# Thread: General Linear Group - Problem from Dummit and Foote

1. ## General Linear Group - Problem from Dummit and Foote

Can anyone help with the following problem from Dummit and Foote Section 1.4 Matrix Groups.

Show that $GL_n$(F) is a finite group if and only if F has a finite number of elements.

I cannot figure out how to compose & write the proof but suspect that F being finite means a finite number of possible matrices ... hence $GL_n$(F) is finite

Is it as simple as that (in principle anyway)?

Peter

2. ## Re: General Linear Group - Problem from Dummit and Foote

Originally Posted by Bernhard
Can anyone help with the following problem from Dummit and Foote Section 1.4 Matrix Groups.

Show that $GL_n$(F) is a finite group if and only if F has a finite number of elements.

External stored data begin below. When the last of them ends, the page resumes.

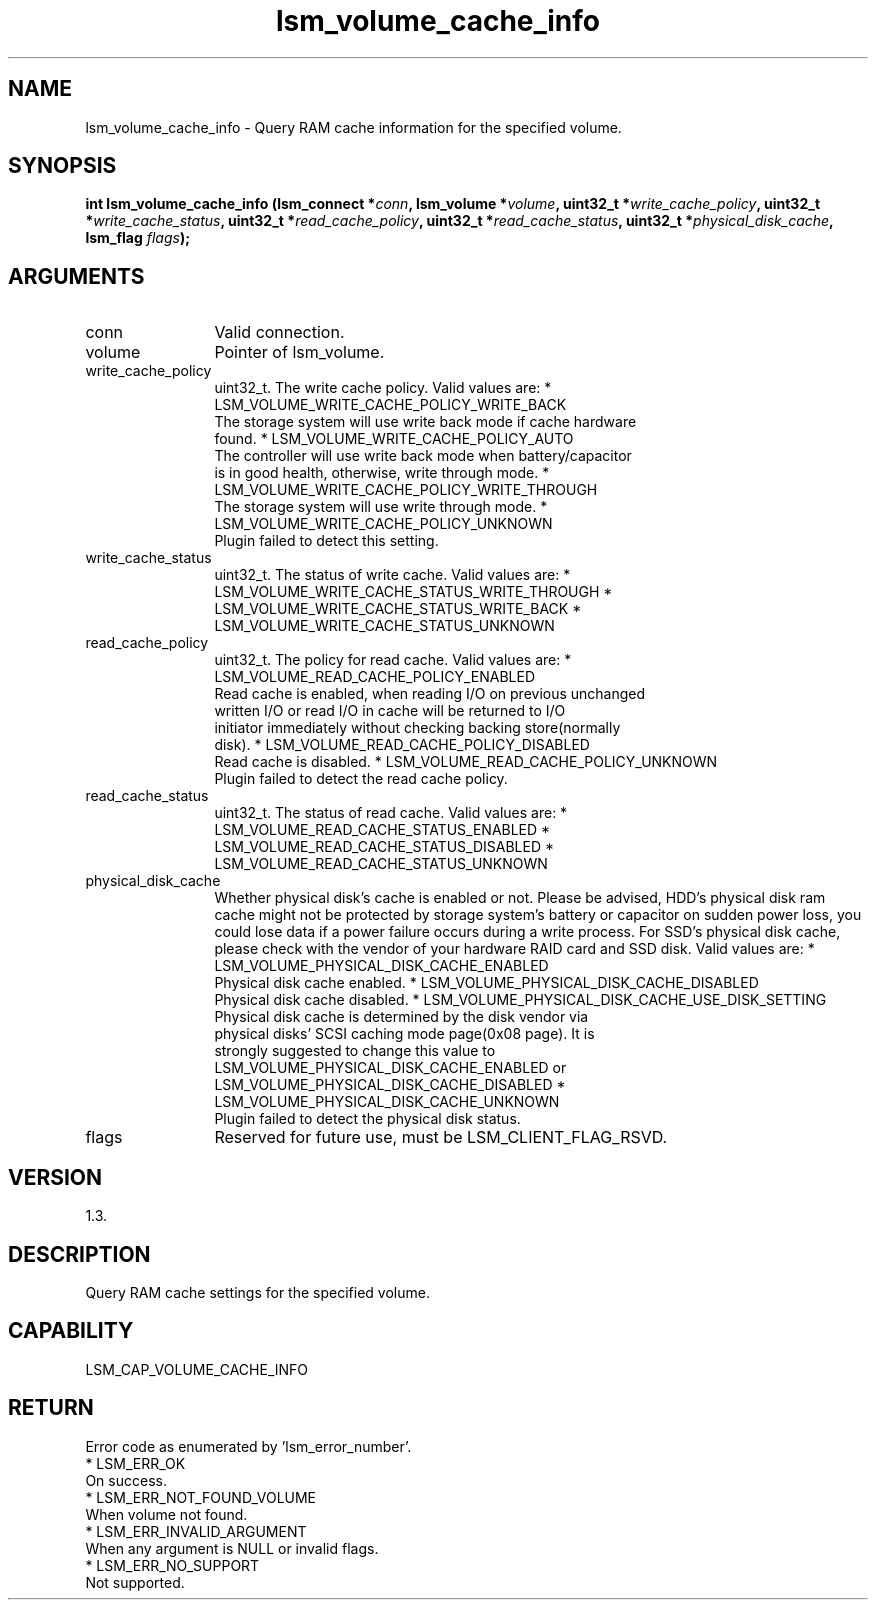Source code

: .TH "lsm_volume_cache_info" 3 "lsm_volume_cache_info" "May 2018" "Libstoragemgmt C API Manual" 
.SH NAME
lsm_volume_cache_info \- Query RAM cache information for the specified volume.
.SH SYNOPSIS
.B "int" lsm_volume_cache_info
.BI "(lsm_connect *" conn ","
.BI "lsm_volume *" volume ","
.BI "uint32_t *" write_cache_policy ","
.BI "uint32_t *" write_cache_status ","
.BI "uint32_t *" read_cache_policy ","
.BI "uint32_t *" read_cache_status ","
.BI "uint32_t *" physical_disk_cache ","
.BI "lsm_flag " flags ");"
.SH ARGUMENTS
.IP "conn" 12
Valid connection.
.IP "volume" 12
Pointer of lsm_volume.
.IP "write_cache_policy" 12
uint32_t. The write cache policy. Valid values are:
* LSM_VOLUME_WRITE_CACHE_POLICY_WRITE_BACK
   The storage system will use write back mode if cache hardware
   found.
* LSM_VOLUME_WRITE_CACHE_POLICY_AUTO
   The controller will use write back mode when battery/capacitor
   is in good health, otherwise, write through mode.
* LSM_VOLUME_WRITE_CACHE_POLICY_WRITE_THROUGH
   The storage system will use write through mode.
* LSM_VOLUME_WRITE_CACHE_POLICY_UNKNOWN
   Plugin failed to detect this setting.
.IP "write_cache_status" 12
uint32_t.  The status of write cache. Valid values are:
* LSM_VOLUME_WRITE_CACHE_STATUS_WRITE_THROUGH
* LSM_VOLUME_WRITE_CACHE_STATUS_WRITE_BACK
* LSM_VOLUME_WRITE_CACHE_STATUS_UNKNOWN
.IP "read_cache_policy" 12
uint32_t. The policy for read cache. Valid values are:
* LSM_VOLUME_READ_CACHE_POLICY_ENABLED
   Read cache is enabled, when reading I/O on previous unchanged
   written I/O or read I/O in cache will be returned to I/O
   initiator immediately without checking backing store(normally
   disk).
* LSM_VOLUME_READ_CACHE_POLICY_DISABLED
   Read cache is disabled.
* LSM_VOLUME_READ_CACHE_POLICY_UNKNOWN
   Plugin failed to detect the read cache policy.
.IP "read_cache_status" 12
uint32_t. The status of read cache. Valid values are:
* LSM_VOLUME_READ_CACHE_STATUS_ENABLED
* LSM_VOLUME_READ_CACHE_STATUS_DISABLED
* LSM_VOLUME_READ_CACHE_STATUS_UNKNOWN
.IP "physical_disk_cache" 12
Whether physical disk's cache is enabled or not. Please be advised,
HDD's physical disk ram cache might not be protected by storage system's
battery or capacitor on sudden power loss, you could lose data if a power
failure occurs during a write process. For SSD's physical disk cache,
please check with the vendor of your hardware RAID card and SSD disk.
Valid values are:
* LSM_VOLUME_PHYSICAL_DISK_CACHE_ENABLED
    Physical disk cache enabled.
* LSM_VOLUME_PHYSICAL_DISK_CACHE_DISABLED
    Physical disk cache disabled.
* LSM_VOLUME_PHYSICAL_DISK_CACHE_USE_DISK_SETTING
    Physical disk cache is determined by the disk vendor via
    physical disks' SCSI caching mode page(0x08 page). It is
    strongly suggested to change this value to
    LSM_VOLUME_PHYSICAL_DISK_CACHE_ENABLED or
    LSM_VOLUME_PHYSICAL_DISK_CACHE_DISABLED
* LSM_VOLUME_PHYSICAL_DISK_CACHE_UNKNOWN
    Plugin failed to detect the physical disk status.
.IP "flags" 12
Reserved for future use, must be LSM_CLIENT_FLAG_RSVD.
.SH "VERSION"
1.3.
.SH "DESCRIPTION"
Query RAM cache settings for the specified volume.
.SH "CAPABILITY"
LSM_CAP_VOLUME_CACHE_INFO
.SH "RETURN"
Error code as enumerated by 'lsm_error_number'.
    * LSM_ERR_OK
        On success.
    * LSM_ERR_NOT_FOUND_VOLUME
        When volume not found.
    * LSM_ERR_INVALID_ARGUMENT
        When any argument is NULL or invalid flags.
    * LSM_ERR_NO_SUPPORT
        Not supported.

I cannot figure out how to compose & write the proof but suspect that F being finite means a finite number of possible matrices ... hence $GL_n$(F) is finite

Is it as simple as that (in principle anyway)?

Peter
Yes, that is one direction. If $F$ is finite then there are only $|F|*n^2$ possible matrices (including those of determinant 0), as there are $|f|$ choices for each position in a given matrix.

To prove that if $F$ is an infinite field then $GL_n(F)$ is infinite, think about the matrix $kI$, where $I$ is the $n\times n$ identity matrix and $k\in F\setminus\{0\}$.

3. ## Re: General Linear Group - Problem from Dummit and Foote

Another possibility for the one direction is to realize that $\text{GL}_n(F)$ sits nicely inside $S_F$.